LoqiRoam · 旅日記
曲がり角が海まで連れていく
港町の小道から森、可動橋、琴ヶ浜、地域の売り場へ進み、海辺の公園で旅を閉じた。
穴内を出たときは、今日はどこまで歩けば土地の輪郭が見えるのだろうと思っていた。まず手結の細い道へ寄り、古い家並みや港へ向かう案内を追うと、地図の線より暮らしの幅が近く感じられた。月見山こどもの森では、芝生から自然観察の森、史跡の森へ小道が分かれ、歩くたびに見る高さが変わった。そこから手結港可動橋へ下りると、海は眺めるだけでなく、橋を動かして町の時間を調整するものだとわかった。琴ヶ浜では人工物のリズムを離れ、白砂と松林と波の長い線に身を預けた。道の駅やすで地域の食を眺め、最後はヤ・シィパークの木陰に座った。名所を集めたというより、看板、小道、森、港、砂浜、売り場が少しずつ旅の向きを変えてくれた一日だった。
この旅の足跡
- 手結の道は、港へ向かう細さの中に古い家並みと石積みの気配が残る。案内を追うほど観光地より暮らしに近づく感じがして、次の角の先が気になった。
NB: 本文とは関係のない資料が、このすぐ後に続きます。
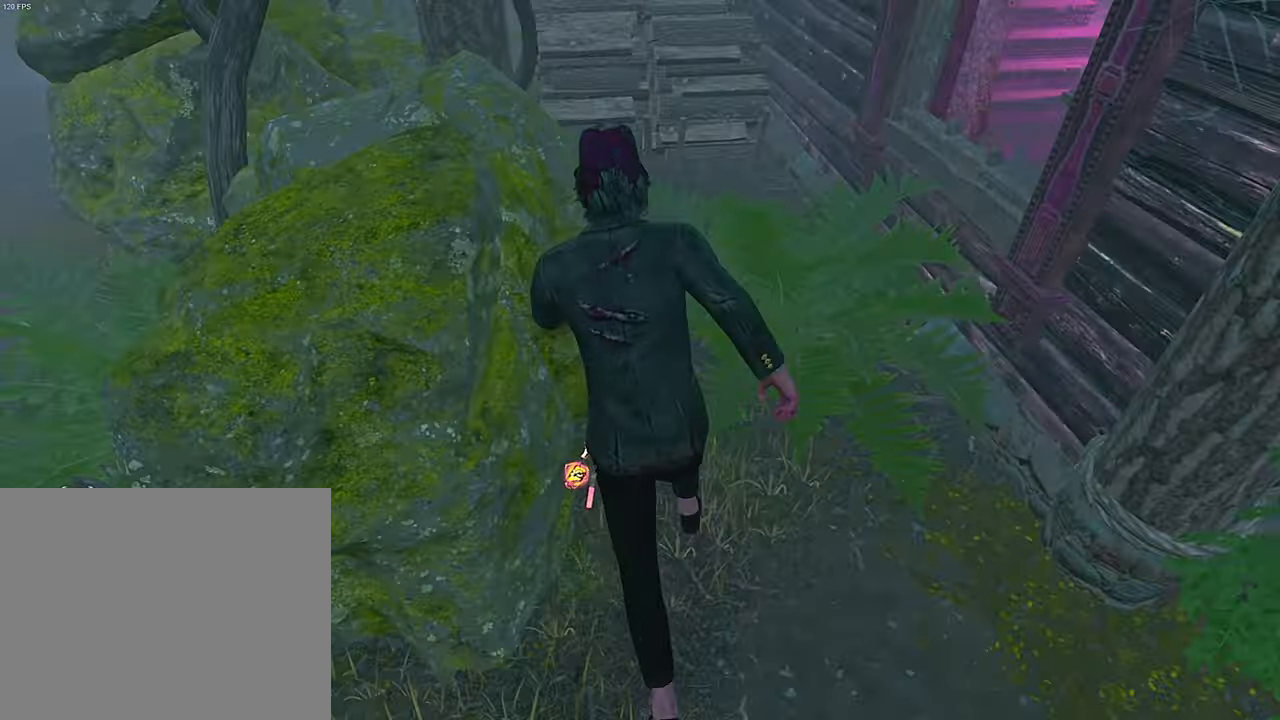
{"keys": [], "events": [[83, "d", "down"], [383, "space", "down"], [433, "space", "up"], [450, "w", "up"], [483, "shift", "up"], [500, "d", "up"]]}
- 月見山こどもの森には、芝生、自然観察、史跡の森が重なっている。遊歩道の案内を読むうち、子どものための森なのに大人の私まで次の小道を試したくなった。
- 手結港可動橋は、船の通り道を空けるため橋そのものが動く。道が一度途切れる仕組みに出会うと、港は景色ではなく時間を調整する装置なのだと驚いた。
- 琴ヶ浜は白砂と松林が長く続き、太平洋の広さが歩く方向をほどいてくれる。さっきまで橋の動きを見ていたのに、今度は波だけが同じ場所へ戻るのが面白い。
- 道の駅やすでは、海を見た直後に地域の食材や軽食の案内へ入れる。店先の並びを眺めると、旅の味は一品よりも土地の人が何を勧めるかに表れる気がした。
- ヤ・シィパークは砂浜だけでなく芝生と木陰があり、歩き終わりを急がせない。水平線を残したまま座れるので、今日の看板と小道が一本の旅にまとまっていった。